Ma anche con il medesimo successo ? Tutto l’universo ne è testimone. Il Trono ed il Tempio dei Giudei, sconvolti dal Fanatismo, sono stati colpiti sotto le loro rovine senza essersi potuti più risollevare. Tutte le volte che essi hanno tentato uno sforzo per uscirne, hanno trovato il braccio degli Imperatori, o piuttosto quello di Dio, pronto a farli rientrare nella loro polvere. Cinquanta anni dopo la loro distruzione da parte di Tito, avendo voluto ancora una volta risollevarsi, sotto la guida di Barcocheba, che per Fanatismo scelse il suo nome, proclamandosi la stella di Giacobbe, promessa da Balaam per la liberazione dei Giudei, allora la loro rovina fu decisa da Adriano; più di centomila uomini furono ammazzati, più di mille villaggi demoliti. Adriano, confondendo l’innocente con il colpevole, volle estendere fino ai Cristiani l’odio che egli portava verso i Giudei. Egli fece quando in suo potere per sradicare i resti di questa odiosa Nazione, di levare persino le fondamenta dei loro castelli e dei loro luoghi; ma non fu in suo potere di scuotere la Chiesa di Cristo, di impedirle di stabilirsi nel cuore stesso di Roma e questo Dio Onnipotente che si serviva della mano dei Cesari per abolire la Religione dei Giudei, corrotta dal fanatismo, allo stesso tempo elevava con la sua mano la religione di Gesù Cristo sul Trono stesso dei Cesari e della Capitale del mondo idolatro e ne fece, suo malgrado, la Sede Perpetua dell’Impero della Fede.

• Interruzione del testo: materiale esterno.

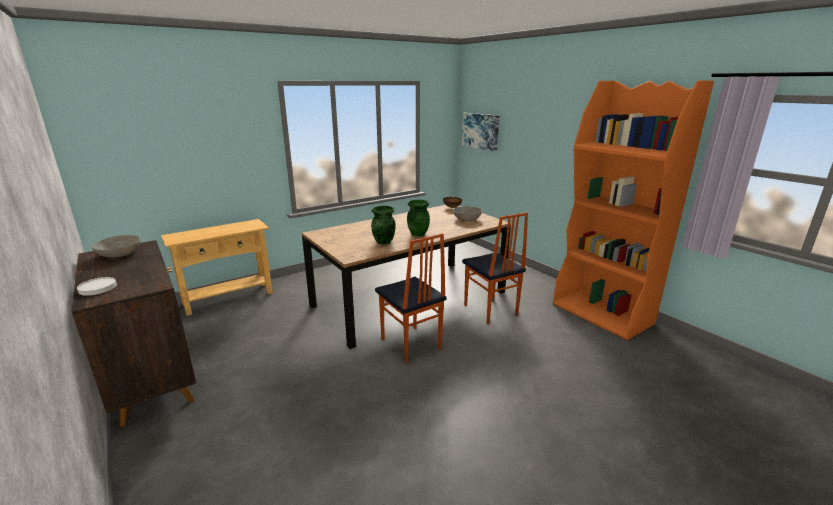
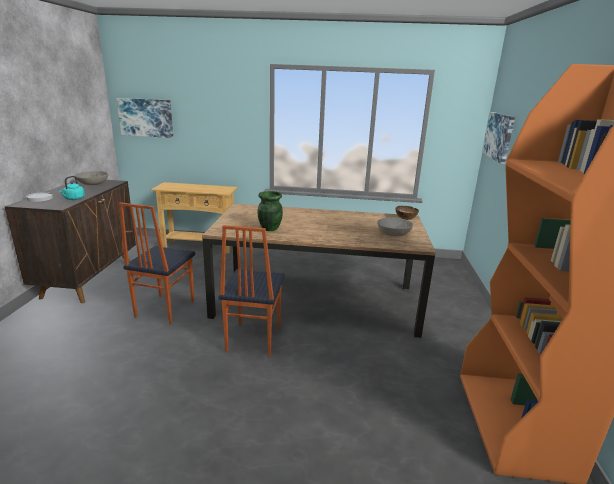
camera: 40 degrees right, 0 degrees up
green vase [407,200,430,236] -> none
chair [462,212,528,324] -> chair moved to [119,202,195,324]
none -> turquoise kettle [59,176,85,200]
none -> picture [117,98,173,138]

Concludiamo dunque, miei cari Ascoltatori. Come terminò questo grande sforzo dell’inferno, questo progetto pernicioso di contraffare i miracoli degli Apostoli di Gesù Cristo e di screditare con l’impostura l’opera di Verità? Tutto questo non servì ad altro se non a liberare la Chiesa di Gesù Cristo dal più grande ostacolo che si opponeva alla sua installazione: questo ostacolo non era lo stato dei Giudei? Cosa fece Dio per annientarlo? Egli fece nascere il Fanatismo e questo Fanatismo, eccitato dal Demone per la rovina della Chiesa ebbe, per effetto divino, un effetto completamente opposto. Tanto è vero che il Fanatismo fu fatale solo ai nemici della Chiesa.
Quello che non era stato possibile ottenere con la Forza, fu ottenuto infine con l’Inganno.